Never confuse a bull market with investing expertise. Dripping telecoms, utiilities or consumer staples, ok. When the next cycle runs its course, I look forward to a full accounting of whether your longterm drip strategy worked on the stock of a highly levered company that buys subordinated paper of commercial real estate.
Kee, I give you credit for owning up to a recommendation that soured. You are right that we all do that. Every pick is based on an assumption. A pick can go wrong when the assumption proves faulty, but it also can go wrong if something else happens that no one was paying attention to (like the correlation between high yield spreads and high yield stocks). It also doesn't help when we get "confirmation bias" and everyone jumps on the same ideas without testing the assumptions.
Bull markets in high yield stocks always end, in fact, all bull markets in every kind of stock always end with big losses.
Some on this board keep insisting that high yield stocks are becoming better values as they continue to decline and cut dividends. At some point they will be right, like a broken clock.
Helmut, I agree with Ed. These boards can provide great advice and ideas to investigate, stuff that goes under the radar. Many of us participated in the old Fording Canadian Coal board. Fording was a met coal producer. While I was introduced to Fording from a friend, I never would have learned as much about met coal and other met coal producers except through the Fording message board. I once remember Vinny reporting about floods in Australia which caused supply disruptions of Australian met coal producers which led to a doubling or tripling of prices for which Fording benefited.
But it goes back to the point that you have to test the assumptions.Many of us witnessed this before the last crisis when bulk shipping and tanker stocks with high yields were all the rage. I think Ed, Vin and Bob played many of them. And then they collapsed. And everyone said "no one saw this coming." But it was there right in front for everyone to see, either technically or in the fundamentals. The truth is no one wanted to see it coming. Although I hate these adages that people are fond of quoting, they become adages because they often are true. (Yield) pigs get fed, and (yield) hogs get slaughtered.

▬▬▬

**Goal of the exercise:** Can you resume the forum discussion about high-yield stocks and extend it past its last sentence? None of the material is needed.

**Data extract:**
▬▬▬

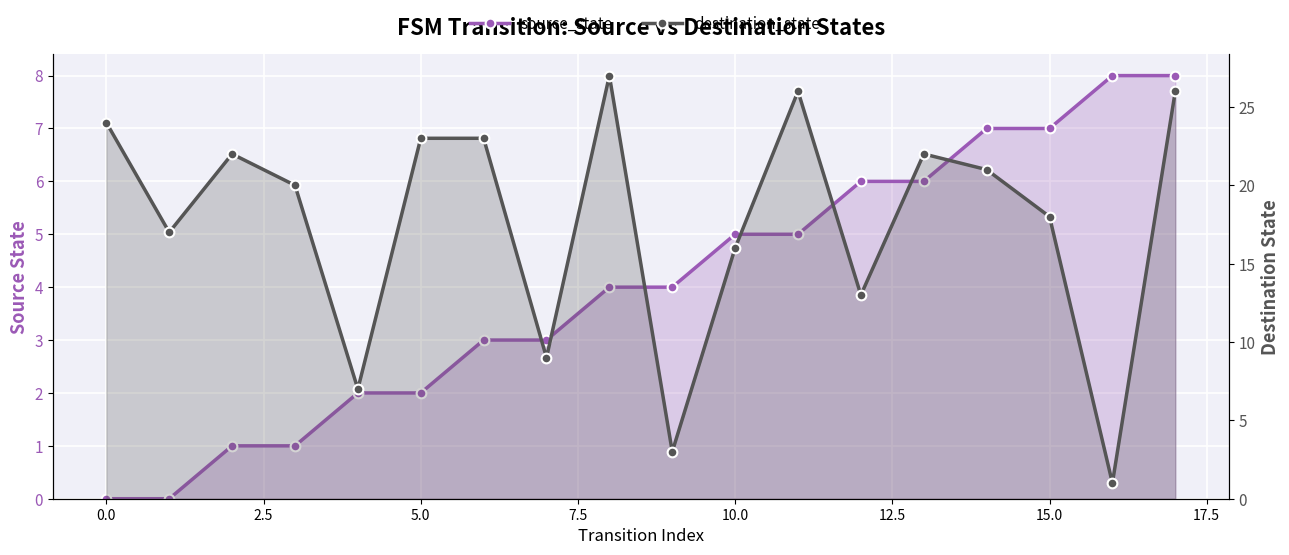

How many distinct data groups are displayed?

2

▬▬▬

**Output of the task:**
payback, you are forgetting about the role of nat gas. Nat gas prices peaked in 2008 and started to decline. Many of the nat gas firms shifted their production to oil after nat gas prices started to decline because oil prices were higher, but would they have been able to do that if high yield rates did not enable them? For many of the MLP e&p firms that I followed, their overall debt increased during these times, meaning that they were added debt even as production increased.
Second, this phenomena has occurred in other sectors when prices start to decline because of too much supply. The firms with the most power and deepest balance sheets squeeze the marginal players who used junk financing. We've seen this in computers, chips and telecoms. So the Saudis did what most companies do. This is not to downplay the geopolitical issues.
Kee, I think you are wrong on oil. The point is that it fell during the crisis. You must have seen the layoff notices (I've posted a few) but you acknowledge a truism -- corporations will start to cut to make up what they are losing in revenue as the economy weakens. Remember I said in the summer that the 4thQ GDP estimates were turning lower? Remember the job numbers are all based on models, models that are backward looking don't incorporate what is happening right now.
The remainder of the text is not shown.